[Electronic design automation data]
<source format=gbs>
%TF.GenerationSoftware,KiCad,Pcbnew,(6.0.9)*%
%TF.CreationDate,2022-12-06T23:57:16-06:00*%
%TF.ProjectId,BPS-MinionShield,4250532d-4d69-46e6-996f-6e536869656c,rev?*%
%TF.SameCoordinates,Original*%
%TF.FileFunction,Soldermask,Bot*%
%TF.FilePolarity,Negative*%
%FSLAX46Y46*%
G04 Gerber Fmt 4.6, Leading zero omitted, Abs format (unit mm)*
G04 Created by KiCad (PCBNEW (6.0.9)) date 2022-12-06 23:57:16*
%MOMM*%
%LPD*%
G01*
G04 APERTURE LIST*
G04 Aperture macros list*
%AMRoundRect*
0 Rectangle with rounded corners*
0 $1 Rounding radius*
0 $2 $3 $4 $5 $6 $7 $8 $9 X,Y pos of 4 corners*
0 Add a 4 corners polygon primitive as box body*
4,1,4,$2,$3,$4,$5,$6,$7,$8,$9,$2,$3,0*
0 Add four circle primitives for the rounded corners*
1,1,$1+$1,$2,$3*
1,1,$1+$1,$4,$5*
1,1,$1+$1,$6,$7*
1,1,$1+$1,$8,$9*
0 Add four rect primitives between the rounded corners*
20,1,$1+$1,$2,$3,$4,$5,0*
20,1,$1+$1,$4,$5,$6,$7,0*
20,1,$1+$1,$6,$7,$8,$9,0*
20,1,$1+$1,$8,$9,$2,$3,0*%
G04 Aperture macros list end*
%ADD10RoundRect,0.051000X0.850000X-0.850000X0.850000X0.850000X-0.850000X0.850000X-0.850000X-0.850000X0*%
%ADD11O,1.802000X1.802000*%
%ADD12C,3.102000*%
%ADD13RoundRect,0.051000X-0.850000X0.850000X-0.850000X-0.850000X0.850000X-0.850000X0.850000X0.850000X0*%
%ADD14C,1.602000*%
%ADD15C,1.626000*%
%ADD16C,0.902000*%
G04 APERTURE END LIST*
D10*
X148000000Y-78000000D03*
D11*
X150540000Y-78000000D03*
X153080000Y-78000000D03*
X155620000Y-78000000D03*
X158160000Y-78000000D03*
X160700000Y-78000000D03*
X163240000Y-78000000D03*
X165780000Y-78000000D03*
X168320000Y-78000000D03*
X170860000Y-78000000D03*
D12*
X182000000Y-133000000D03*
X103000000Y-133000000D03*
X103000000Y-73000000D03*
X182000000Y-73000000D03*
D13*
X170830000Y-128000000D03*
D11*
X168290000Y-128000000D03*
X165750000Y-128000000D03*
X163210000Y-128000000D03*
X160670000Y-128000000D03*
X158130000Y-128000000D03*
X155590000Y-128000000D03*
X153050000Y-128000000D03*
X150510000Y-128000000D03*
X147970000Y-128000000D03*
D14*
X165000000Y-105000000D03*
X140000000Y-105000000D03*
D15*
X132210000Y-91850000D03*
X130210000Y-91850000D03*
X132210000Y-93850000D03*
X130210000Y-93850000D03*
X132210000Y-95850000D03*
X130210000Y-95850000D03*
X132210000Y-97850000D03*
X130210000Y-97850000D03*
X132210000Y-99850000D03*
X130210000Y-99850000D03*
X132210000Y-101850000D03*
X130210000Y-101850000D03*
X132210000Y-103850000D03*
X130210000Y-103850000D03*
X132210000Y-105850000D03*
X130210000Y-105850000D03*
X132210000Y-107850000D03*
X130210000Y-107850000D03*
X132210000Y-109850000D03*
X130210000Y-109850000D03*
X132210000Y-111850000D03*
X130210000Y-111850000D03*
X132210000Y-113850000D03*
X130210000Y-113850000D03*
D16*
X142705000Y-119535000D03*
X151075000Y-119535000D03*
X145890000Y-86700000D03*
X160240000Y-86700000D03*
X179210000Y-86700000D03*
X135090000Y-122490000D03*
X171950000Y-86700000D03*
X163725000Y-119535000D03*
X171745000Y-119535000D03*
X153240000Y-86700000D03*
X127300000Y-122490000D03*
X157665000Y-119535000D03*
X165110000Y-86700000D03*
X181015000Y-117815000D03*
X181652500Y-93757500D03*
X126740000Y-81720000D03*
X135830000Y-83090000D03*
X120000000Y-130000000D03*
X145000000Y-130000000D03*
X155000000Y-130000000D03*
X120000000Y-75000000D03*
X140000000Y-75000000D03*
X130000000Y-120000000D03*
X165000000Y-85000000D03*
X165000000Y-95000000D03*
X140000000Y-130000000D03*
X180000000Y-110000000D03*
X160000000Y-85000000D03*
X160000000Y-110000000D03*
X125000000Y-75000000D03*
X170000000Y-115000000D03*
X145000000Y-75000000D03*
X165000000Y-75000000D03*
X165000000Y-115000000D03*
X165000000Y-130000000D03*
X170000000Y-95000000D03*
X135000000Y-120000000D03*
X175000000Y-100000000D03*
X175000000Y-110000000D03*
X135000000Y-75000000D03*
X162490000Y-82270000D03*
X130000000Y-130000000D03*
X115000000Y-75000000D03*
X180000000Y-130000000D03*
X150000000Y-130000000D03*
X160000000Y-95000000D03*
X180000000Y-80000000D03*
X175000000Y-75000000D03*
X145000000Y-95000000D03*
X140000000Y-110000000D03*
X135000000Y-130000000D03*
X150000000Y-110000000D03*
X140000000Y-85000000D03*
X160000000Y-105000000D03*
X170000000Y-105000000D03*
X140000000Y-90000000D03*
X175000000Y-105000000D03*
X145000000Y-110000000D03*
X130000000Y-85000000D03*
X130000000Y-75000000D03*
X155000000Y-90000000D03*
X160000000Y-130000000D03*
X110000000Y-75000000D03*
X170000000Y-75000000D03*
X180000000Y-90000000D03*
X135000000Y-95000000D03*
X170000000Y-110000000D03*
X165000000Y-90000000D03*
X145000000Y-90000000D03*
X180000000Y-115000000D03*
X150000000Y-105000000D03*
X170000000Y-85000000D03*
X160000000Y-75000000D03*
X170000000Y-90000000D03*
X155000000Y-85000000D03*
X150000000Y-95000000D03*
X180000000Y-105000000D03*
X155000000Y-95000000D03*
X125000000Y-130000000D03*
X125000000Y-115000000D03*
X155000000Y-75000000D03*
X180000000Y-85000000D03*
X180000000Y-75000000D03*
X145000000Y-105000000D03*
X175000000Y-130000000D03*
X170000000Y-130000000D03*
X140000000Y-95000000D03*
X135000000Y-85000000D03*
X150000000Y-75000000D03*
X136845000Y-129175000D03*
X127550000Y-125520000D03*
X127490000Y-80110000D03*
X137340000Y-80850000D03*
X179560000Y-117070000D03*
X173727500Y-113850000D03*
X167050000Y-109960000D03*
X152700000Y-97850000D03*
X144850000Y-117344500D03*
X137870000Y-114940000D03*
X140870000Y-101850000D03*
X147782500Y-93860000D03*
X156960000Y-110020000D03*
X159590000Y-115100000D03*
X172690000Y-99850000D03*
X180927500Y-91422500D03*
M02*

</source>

--

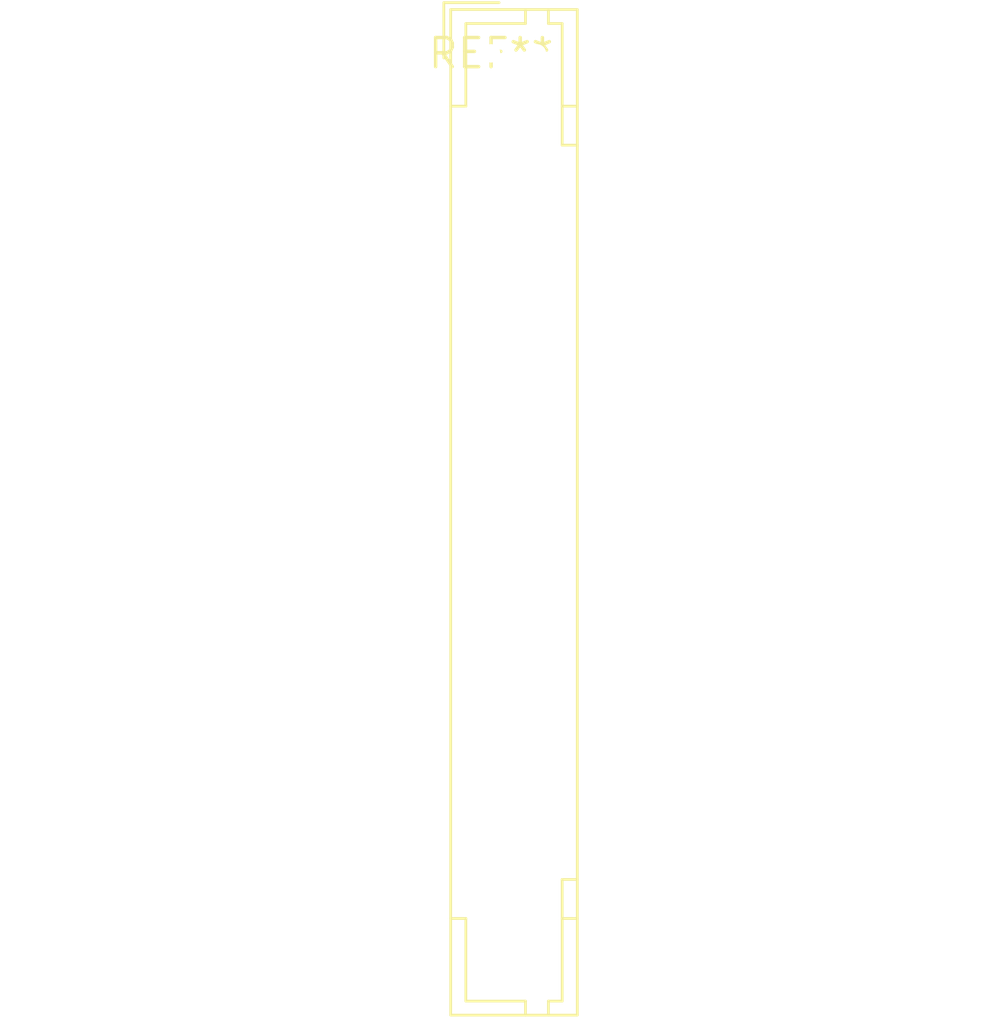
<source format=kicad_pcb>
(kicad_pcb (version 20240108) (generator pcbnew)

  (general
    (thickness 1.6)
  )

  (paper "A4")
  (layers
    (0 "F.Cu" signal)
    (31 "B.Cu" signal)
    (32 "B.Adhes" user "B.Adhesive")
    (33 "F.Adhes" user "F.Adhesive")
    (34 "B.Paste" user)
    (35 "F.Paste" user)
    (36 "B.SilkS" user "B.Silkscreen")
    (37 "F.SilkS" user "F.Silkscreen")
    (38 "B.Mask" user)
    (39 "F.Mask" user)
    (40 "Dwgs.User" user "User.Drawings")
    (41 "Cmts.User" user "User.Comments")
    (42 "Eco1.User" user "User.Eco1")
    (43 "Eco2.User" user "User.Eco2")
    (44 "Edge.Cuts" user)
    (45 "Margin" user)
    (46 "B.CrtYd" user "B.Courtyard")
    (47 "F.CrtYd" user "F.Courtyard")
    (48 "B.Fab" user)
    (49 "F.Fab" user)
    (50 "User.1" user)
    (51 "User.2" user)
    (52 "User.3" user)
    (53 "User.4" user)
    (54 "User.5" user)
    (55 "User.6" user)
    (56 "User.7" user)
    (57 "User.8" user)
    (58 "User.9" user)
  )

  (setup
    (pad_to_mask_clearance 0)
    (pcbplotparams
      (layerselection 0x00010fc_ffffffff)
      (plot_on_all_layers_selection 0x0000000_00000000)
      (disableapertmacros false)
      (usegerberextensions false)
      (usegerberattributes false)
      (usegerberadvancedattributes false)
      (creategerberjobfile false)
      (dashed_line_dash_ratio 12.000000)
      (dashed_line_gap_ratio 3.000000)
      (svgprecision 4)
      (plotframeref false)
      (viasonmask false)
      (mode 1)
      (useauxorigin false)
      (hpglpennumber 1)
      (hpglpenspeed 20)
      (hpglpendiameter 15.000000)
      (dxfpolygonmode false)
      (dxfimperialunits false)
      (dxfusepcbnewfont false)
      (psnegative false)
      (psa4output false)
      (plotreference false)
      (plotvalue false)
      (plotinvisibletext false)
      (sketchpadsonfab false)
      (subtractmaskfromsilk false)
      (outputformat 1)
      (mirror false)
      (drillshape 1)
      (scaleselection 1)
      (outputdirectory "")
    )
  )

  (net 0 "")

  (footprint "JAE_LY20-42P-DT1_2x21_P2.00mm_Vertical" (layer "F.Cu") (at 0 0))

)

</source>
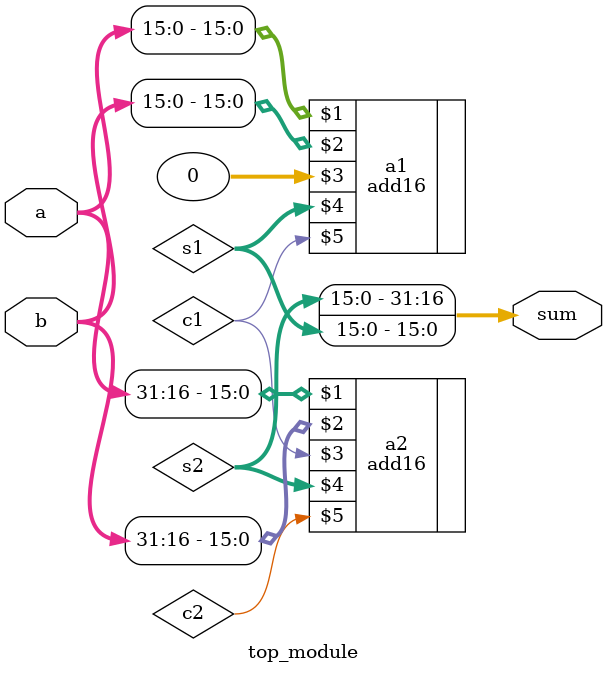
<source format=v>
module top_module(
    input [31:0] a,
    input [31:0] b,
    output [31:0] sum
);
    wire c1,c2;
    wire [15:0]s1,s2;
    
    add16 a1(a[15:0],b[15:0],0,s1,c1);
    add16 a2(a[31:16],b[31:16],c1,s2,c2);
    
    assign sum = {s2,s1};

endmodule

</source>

* _Task prompt_:
Check each line of the records above for the string "CrtYd", and report every line that has it.

* _Task output_:
    (46 "B.CrtYd" user "B.Courtyard")
    (47 "F.CrtYd" user "F.Courtyard")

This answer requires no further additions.